Passing by XRA’s table at the Seattle Indie Expo last weekend, you can’t help but have an immediate reaction to the frightening look of the game streaming on his clamshell ‘80s Toshiba PC. One of the IGF finalists for Excellence in the Visual Arts, Memory of a Broken Dimension looks like a black-and-white storm of pixelation and screen-tearing, a kind of bleeding, noisy distortion I’d never really seen before. It’s arresting, and discomforting, and it’s the whole mission statement of the game.
Ezra, the slight, quiet, greyscale-dressed creator of Memory, explained that as a level designer for larger companies he had grown frustrated at the simplicity and linearity of the hallways he made during the day, and had retreated into a nightly world of anarchic, crackling fuzz with no objectives and no glowing breadcrumbs to follow. The bulk of the game is simply learning how to see, in a way—figuring out how objects tessellate together, how walls work, where you’re at in a sea of confusion. There are times where I felt like I needed to stop and let a sort of storm pass. He frames this experience with the idea that this is a sort of found-footage video game, that the areas you’re exploring are maps from a cyberpunk version of the Mars Curiosity Rover. Starting the game puts you in a Windows 3.1-like desktop, RELICS, with a trail of files and an executable that then takes you into the swirling madness.
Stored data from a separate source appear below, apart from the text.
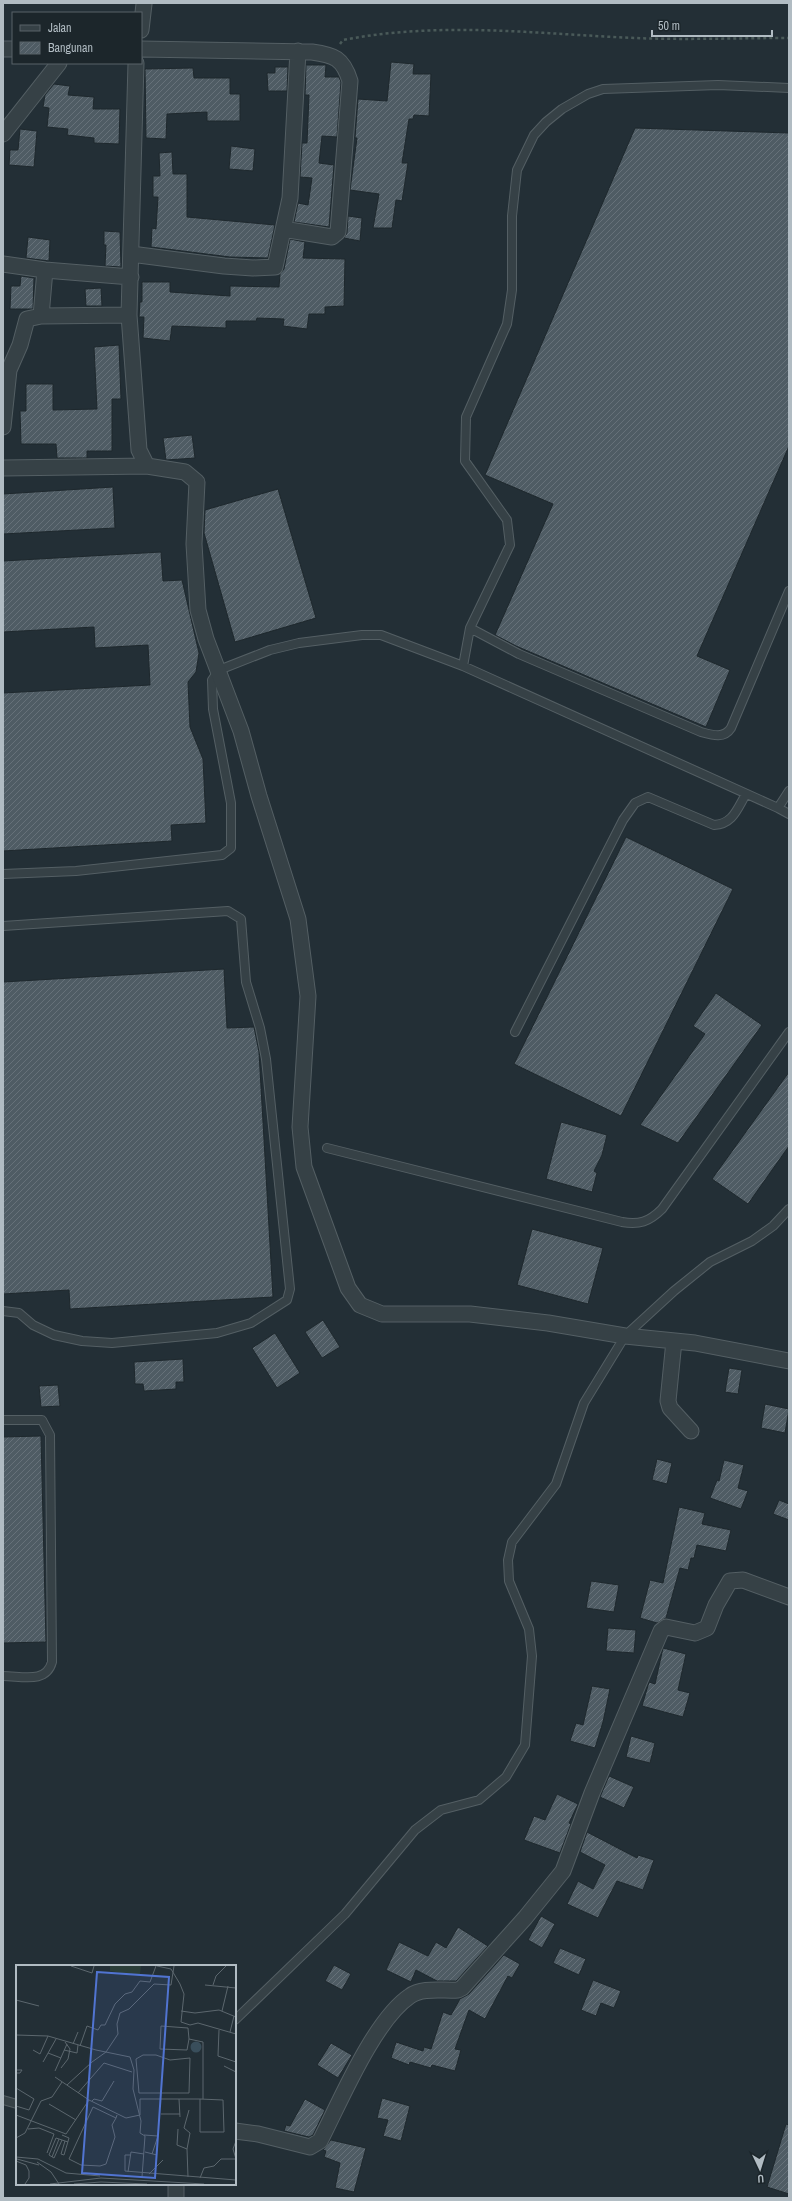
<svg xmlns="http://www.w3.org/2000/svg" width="792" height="2201" viewBox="0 0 792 2201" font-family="'Archivo Narrow',sans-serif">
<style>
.building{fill:url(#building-hatch);stroke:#1e282d}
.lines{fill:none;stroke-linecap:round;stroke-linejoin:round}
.lane-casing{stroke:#545f64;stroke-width:10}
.street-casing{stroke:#545f64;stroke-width:17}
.path{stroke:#4a5a59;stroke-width:2.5;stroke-dasharray:3 3;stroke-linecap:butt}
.lane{stroke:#364146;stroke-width:8}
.street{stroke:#364146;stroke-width:15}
.inset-road{fill:none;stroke:#5c676e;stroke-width:1}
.view{fill:#5174d1;fill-opacity:0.15;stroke:#5174d1;stroke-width:2}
.inset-edge{fill:none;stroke:#b1bcc3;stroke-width:2}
</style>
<defs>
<pattern id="building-hatch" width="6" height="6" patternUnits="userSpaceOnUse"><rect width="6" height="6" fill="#4f5c64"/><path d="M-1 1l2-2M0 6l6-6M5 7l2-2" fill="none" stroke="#667179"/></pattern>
</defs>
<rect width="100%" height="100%" fill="#232f36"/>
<path class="building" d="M391,62L414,64L413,74H431L429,116L414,115L413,119H409L402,163H408L402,201L396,200L392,228H373L379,194L350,190L357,138H355L358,99L387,101Z
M306,65H326L325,77H339L341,82L337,137L322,136L319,163L334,165L329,227L294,222L298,203L308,205L312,178L300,177L302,143H307L309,95H305Z
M275,67H288L287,91H268L267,73H275Z
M193,68L194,78H230V94H240V121H207V112L167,114L166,139L146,138L145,69Z
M54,84L70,86L68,95L94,97L93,109H120L119,144L94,143V138L67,135L68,129L47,127L49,108L43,107L45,95Z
M635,128L789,133V446L697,656L730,670L706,727L516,646L495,635L553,504L485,475Z
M20,129L37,131L34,167L9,165L10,150H18Z
M231,146L255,149L253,171L229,169Z
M172,152L173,174H187V217L275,225L268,258L230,257L151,247L152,228L156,229L158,197H153V176H160L159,153Z
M348,216L362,218L360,241L344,238L347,233Z
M104,231L120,232L121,267L105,266L106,245H104Z
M28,237L50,240L49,261L26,258Z
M290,239L305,242L303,258L345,259L344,306L325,307V314H309L307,329L283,326L284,319L257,318L256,321H226V328L172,326L170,341L143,338L144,317H139L140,302H142V282H170V292L230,296V286L279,287L280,274L284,269Z
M21,276L34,278L33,309H10L11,286H20Z
M101,288L102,306H86L85,289Z
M119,345L121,399H112V451H87V458H57L56,444H21L20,411H26V384H53V410L97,409L94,347Z
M192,435L195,458L166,460L163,438Z
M113,487L115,528L3,534V494Z
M278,489L316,618L235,642L204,533L205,510Z
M161,552L163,581L182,580L199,653L196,672L188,682L190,727L203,759L206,823L171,825L172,841L3,851V693L150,685L148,645L95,648L94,627L3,632V561Z
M626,837L733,889L621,1116L514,1064Z
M224,969L227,1028L254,1027L259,1052L273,1297L70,1309L69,1290L3,1294V982Z
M716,993L762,1025L678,1143L640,1125L705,1034L693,1026Z
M789,1072V1146L748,1204L712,1179Z
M561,1122L607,1135L602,1155L594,1171L597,1173L592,1192L546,1179Z
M532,1229L603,1248L588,1304L517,1285Z
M323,1320L340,1347L322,1358L305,1332Z
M275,1333L300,1373L277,1388L252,1348Z
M183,1359L184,1382H176V1389L144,1391L143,1384H135L134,1362Z
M729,1368L742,1370L738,1394L725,1392Z
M58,1385L60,1406L41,1407L39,1386Z
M765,1404L789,1409L785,1433L761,1428Z
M41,1436L46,1642L3,1643V1437Z
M657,1459L672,1463L667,1484L652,1480Z
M724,1460L744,1465L738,1488L748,1491L741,1509L710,1498L717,1480L719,1481Z
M779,1500L789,1504V1520L773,1514Z
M679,1507L705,1513L702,1524L731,1530L726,1551L697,1545L694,1558H691L688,1570L680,1568L666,1618L657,1623L640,1618L650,1580L663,1583Z
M591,1581L619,1585L614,1612L586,1608Z
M608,1628L636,1630L634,1653L606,1651Z
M663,1648L686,1654L678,1690L690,1693L683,1717L642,1706L649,1682L655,1684Z
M592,1686L610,1689L603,1722L595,1748L570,1741L576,1723L583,1725Z
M631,1736L655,1743L650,1763L626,1757Z
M609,1776L634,1787L624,1808L600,1797Z
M557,1794L578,1804L569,1823L571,1824L560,1853L524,1840L534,1816L545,1820Z
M587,1832L637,1858L638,1855L654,1860L643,1890L617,1881L598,1918L567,1904L578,1881L593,1889L605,1865L580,1852Z
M541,1916L555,1924L542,1948L528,1940Z
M458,1927L488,1946L456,1981H437L416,1970L411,1982L386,1970L399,1942L428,1956L436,1942L446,1948Z
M560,1948L586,1959L579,1975L553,1963Z
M504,1955L520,1964L512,1978L508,1976L485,2019L469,2010L455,2049L461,2050L455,2071L432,2065L431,2068L410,2062L409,2065L391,2058L396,2042L423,2051L424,2047L431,2049L443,2012L451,2015L460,1999L469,1994Z
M334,1965L351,1974L342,1990L325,1981Z
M593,1980L621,1991L614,2008L601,2003L596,2016L581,2010Z
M331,2043L352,2055L338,2078L317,2065Z
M382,2098L410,2106L401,2141L383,2136L388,2120L377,2118Z
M305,2099L325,2110L313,2135L309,2137L284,2131L286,2125L290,2126Z
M786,2124L789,2125V2194L767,2187Z
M331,2140L366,2148L354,2192L335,2188L340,2163L324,2157L326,2151L323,2150Z"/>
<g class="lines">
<defs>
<path id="lane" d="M470,628L510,545L507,520L465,461L466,417L507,324L512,290V216L517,170L534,135L546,122L562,109L588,94L603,89L718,85L789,88
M463,666L470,628L519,654L701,732C712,735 724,739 731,728L789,591
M778,808L789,814
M3,874L76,871L222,855L231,848V803L213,709L212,680L219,670L270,650L299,643L362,635H381L463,666L778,808L789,791
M3,926L228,911L241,919L246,982L260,1028L266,1059L290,1289L287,1300L251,1323L217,1333L112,1343L82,1341L54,1335L33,1325L19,1313L3,1311
M515,1032L623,820L635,803L648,797L714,825C733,824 737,809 746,794
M327,1148L622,1222C639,1225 649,1222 662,1209L789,1032
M3,1420H42L50,1435L52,1662C46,1684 22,1676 3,1676
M235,2020L345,1914L415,1830L441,1810L479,1800L506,1777L525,1745L532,1656L529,1629L509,1581L508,1560L512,1542L556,1484L584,1403L625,1336L674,1291L710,1262L752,1241L773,1226L789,1209
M3,2100L17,2104"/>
<path id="street" d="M141,30L144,4
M3,49H13
M141,49L312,52C334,55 343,58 350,81L338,232L332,237L289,230L284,232
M136,63L129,315L139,450L147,466L185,472L197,482L194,544L198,610L206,639L241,731L259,796L298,919L308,996L300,1127L304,1167L348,1288L360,1305L382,1314H470L548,1323L625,1336L695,1343L789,1361
M3,134L59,63
M131,254L224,266L253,268L275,267L290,198L298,51
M3,264L45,270L131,277
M41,316L45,270
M3,427L9,370L20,345L27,319L41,316L129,315
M3,468L147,466
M674,1341L668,1401L670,1408L691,1431
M235,2131L258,2134L310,2147L320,2141C340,2102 374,2020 410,1996C422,1987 443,1991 458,1990L462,1988L525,1918L563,1871L592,1793L661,1631L666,1627L695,1633L707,1628L716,1605L730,1581L743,1580L789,1597
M176,2184V2198"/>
</defs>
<use href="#lane" class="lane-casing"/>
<use href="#street" class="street-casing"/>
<path class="path" d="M340,44L343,40C440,21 538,34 635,38C686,40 738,38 789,38"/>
<use href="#lane" class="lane"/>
<use href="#street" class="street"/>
</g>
<g transform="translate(16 1965)">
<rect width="220" height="220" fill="#232f36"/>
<path d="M94,1H125L124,9L117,10L94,6Z" fill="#2b3e39"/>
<path d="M174.5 82a5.5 5.5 0 1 1 11 0a5.5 5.5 0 1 1-11 0Z" fill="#394e5b"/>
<path class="inset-road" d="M55,1L76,8L78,1M141,1L155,4L164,19L168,29L165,57L174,60L182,58L220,69M189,20L220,23M197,20L200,11L210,1M0,35L23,41M165,46L179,48L203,45L220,52M206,46L212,21M203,65L202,91L220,97M214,67L218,51M0,70L32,71L80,85L114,92L118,105L117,124L125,156L124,168L129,171L126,212M173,74L171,85L144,84L145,61L172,63L173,74L187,77V134M57,79L62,67M64,81L71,61L82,65L85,60H89L99,39L109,29L116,27L124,16L134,17L140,1M17,85L24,89L32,71M48,85L61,88L62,80M32,88L45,93M127,90H140L154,95L174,93L173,128H123L120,94ZM27,97L40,74M208,101L220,107M45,103L52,94L54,84L49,77M0,105H6L4,108H0M39,106L51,79M39,112L73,135M51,120L76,97L90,87L102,69L101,59L104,48L113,44L138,19L155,20L158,1M0,123L18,134L13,145L0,141M62,128L88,98L116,107M163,134L164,152M76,136L78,134L86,136L98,116M33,139L60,155M145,149H164M0,150L50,169L73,135L110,153L124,150V134H184V167H208L207,135L184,134M100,153L96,160L99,172L90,199L84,201L65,200L53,194L77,142L100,153L101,150M12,164L23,163L38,169L31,188M162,164L161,180L171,184M46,170L53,173L48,190L45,189L49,176M128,170L142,171L136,189M0,173L9,168L25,136L36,132L46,117M46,175L38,193L33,190L40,173L52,177M129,187L141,190M114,190H109V206L220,215M0,192L22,194L50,208L84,211M36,192L43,174M1,194L23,200M0,196L10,200L13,206V213L9,219M21,197L35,207L43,219M112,207L115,187L128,189M133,209L147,195M172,212L171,184L174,168L168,163L173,145M184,213L188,203L198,201L205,194H220L217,184L220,176M34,219L85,213L188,219M58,219L85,217L131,219"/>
<path class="view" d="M81,7L153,12L139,213L66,208Z"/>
<rect width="220" height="220" class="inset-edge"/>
</g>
<rect width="792" height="2201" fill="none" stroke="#b1bcc3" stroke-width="8"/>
<rect x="12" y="12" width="130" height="52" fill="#1c262b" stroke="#586268"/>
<rect x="20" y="25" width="20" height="6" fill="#364146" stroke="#586268"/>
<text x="48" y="32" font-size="12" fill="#b1bcc3">Jalan</text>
<rect x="20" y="42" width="20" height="12" fill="url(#building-hatch)" stroke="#586268"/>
<text x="48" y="52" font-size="12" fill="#b1bcc3">Bangunan</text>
<g transform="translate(760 2169) rotate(176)" stroke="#1c262b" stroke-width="3" paint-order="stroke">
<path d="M0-3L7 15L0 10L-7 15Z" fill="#b1bcc3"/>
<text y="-6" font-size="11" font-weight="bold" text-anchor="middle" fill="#b1bcc3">U</text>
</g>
<path d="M652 30v6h120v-6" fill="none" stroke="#b1bcc3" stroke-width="2"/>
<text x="658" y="30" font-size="12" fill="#b1bcc3" stroke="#1c262b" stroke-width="3" paint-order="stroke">50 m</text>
</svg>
RELICS functions like the tape in The Ring—Ezra describes it as a cursed artifact, a sort of urban legend emulation passed around on a fictional internet. Ezra had a slew of unusual inspirations for the brusque visual language Broken Dimension: noise music, sumi-e, black-and-white horror movies. And there’s a tangible horror vibe, not just in the etchings you’re caught in on-screen, but in its grinding music, distorted voices, and the tricks the visuals start to play on your eye.
The more you focus in on Memory to find walls and floors the more you’ll start to see things that may or may not be there. In the demos Ezra has run, he’s had players see faces, ghosts, floating eyes, and things in their peripheral vision that genuinely frightened them, and I admit that later in the evening even hours after I’d walked away from the game, what I’d played stuck with me. It was also frequently beautiful, like a chiaroscuro painting brought to weird, datastream life.
Though it’s still in a sort of alpha phase, Memory of a Broken Dimension can be found in a playable demo on itch.io, and on Steam Greenlight. Its creator has stated there’s still some fundamental add-ons he’s working on that could change some natures of the game: an inventory system and save/load features especially.
Memory is an arresting game that seems almost adversarial. It attracted a lot of curious onlookers purely from seeing its flowing compression artifacts and rivers of pixelation from across a busy exhibit room, challenging people to see walls where there weren’t, and to see digital ghosts in its glitched-out aesthetic. It seems to want to take an idea (the corridors of a Doom-like first-person game) and stretch it to its furthest possible point before it tears and rips apart, like the way guitar sounds are thrashed into something else through a noise pedal. The game frequently feels like the place where one noise starts, and where something else entirely is created out of it. In noise music there is a learning curve where you have to stop waiting for a chorus or a verse or a melody and train your ear into not seeking out what isn’t there, and much of Memory is based in seeing the same way.